Place : It grows in corn fields almost every where, as well as in gardens.
Time : It flowers in May, for the most part, and the seed ripens shortly after.
Government and virtues : Saturn owns the herb, and presents it to the world as a cure for his own disease, and a strengthener of the parts of the body he rules. If by my astrological judgment of diseases, from the decumbiture, you find Saturn author of the disease, or if by direction from a nativity you fear a saturnine disease approaching, you may by this herb prevent it in the one, and cure it in the other, and therefore it is fit you keep a syrup of it always by you. The juice or syrup made thereof, or the decoction made in whey by itself, with some other purging or opening herbs and roots to cause it to work the better (itself being but weak) is very effectual for the liver and spleen, opening the obstructions thereof, and clarifying the blood from saltish, choleric, and adust humours, which cause leprosy, scabs, tetters, and itches, and such like breakings-out of the skin, and after the purgings doth strengthen all the inward parts. It is also good against the yellow-jaundice, and spends it by urine, which it procures in abundance. The powder of the dried herb given for some time together, cures melancholy, but the seed is strongest in operation for all the former diseases. The distilled water of the herb is also of good effect in the former diseases, and conduces much against the plague and pestilence, being taken with good treacle. The distilled water also, with a little water and honey of roses, helps all sores of the mouth or throat, being gargled often therewith. The juice dropped into the eyes, clears the sight and takes away redness and other defects in them, although it procure some pain for the present, and cause tears. Dioscorides saith it hinders any fresh springing of hairs on the eye-lids (after they are pulled away) if the eye-lids be anointed with the juice hereof, with Gum Arabic dissolved therein. The juice of the Fumitory and Docks mingled with vinegar, and the places gently washed therewith, cures all sorts of scabs, pimples, blotches, wheals, and pushes which arise on the face or hands or any other parts of the body.
THE FURZE BUSH
It is as well known by this name, as it is in some counties by the name of Gorz or Whins, that I shall not need to write any description thereof, my intent being to teach my countrymen what they know not, rather than to tell them again of that which is general known before.

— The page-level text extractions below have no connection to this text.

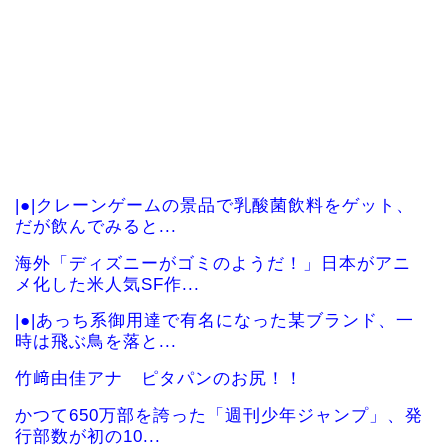
|●|クレーンゲームの景品で乳酸菌飲料をゲット、
だが飲んでみると...
海外「ディズニーがゴミのようだ！」日本がアニ
メ化した米人気SF作...
|●|あっち系御用達で有名になった某ブランド、一
時は飛ぶ鳥を落と...
竹﨑由佳アナ ピタパンのお尻！！
かつて650万部を誇った「週刊少年ジャンプ」、発
行部数が初の10...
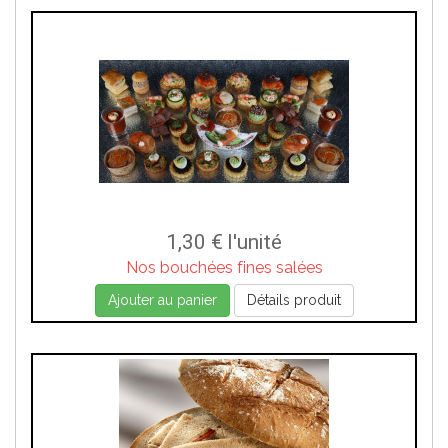
1,30 €
l'unité
Nos bouchées fines salées
Ajouter au panier
Détails produit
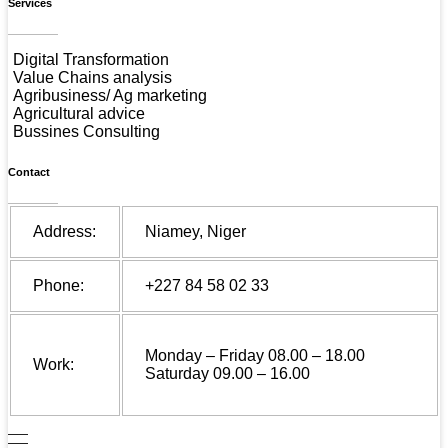
Services
Digital Transformation
Value Chains analysis
Agribusiness/ Ag marketing
Agricultural advice
Bussines Consulting
Contact
Address:
Niamey, Niger
Phone:
+227 84 58 02 33
Monday – Friday 08.00 – 18.00
Work:
Saturday 09.00 – 16.00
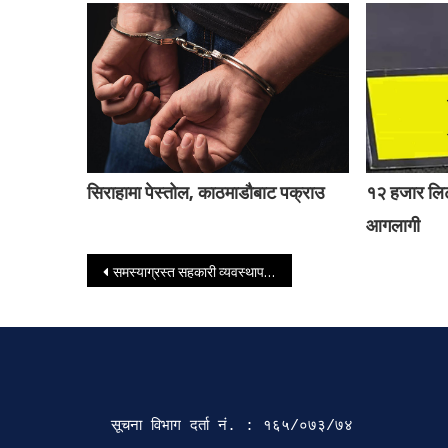
सिराहामा पेस्तोल, काठमाडौबाट पक्राउ
१२ हजार लिट
आगलागी
Post navigation
समस्याग्रस्त सहकारी व्यवस्थापन समितिको अध्यक्षमा डिल्लीराज आचार्य नियुक्त
सूचना विभाग दर्ता‍ नं. : १६५/०७३/७४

Place : They are known to grow on dry barren heaths, and other waste, gravelly or sandy grounds, in all counties of this land.
Time : They also flower in the Summer months.
Government and virtues : Mars owns the herb. They are hot and dry, and open obstructions of the liver and spleen. A decoction made with the flowers thereof hath been found effectual against the jaundice, as also to provoke urine, and cleanse the kidneys from gravel or stone ingendered in them. Mars doth also this by sympathy.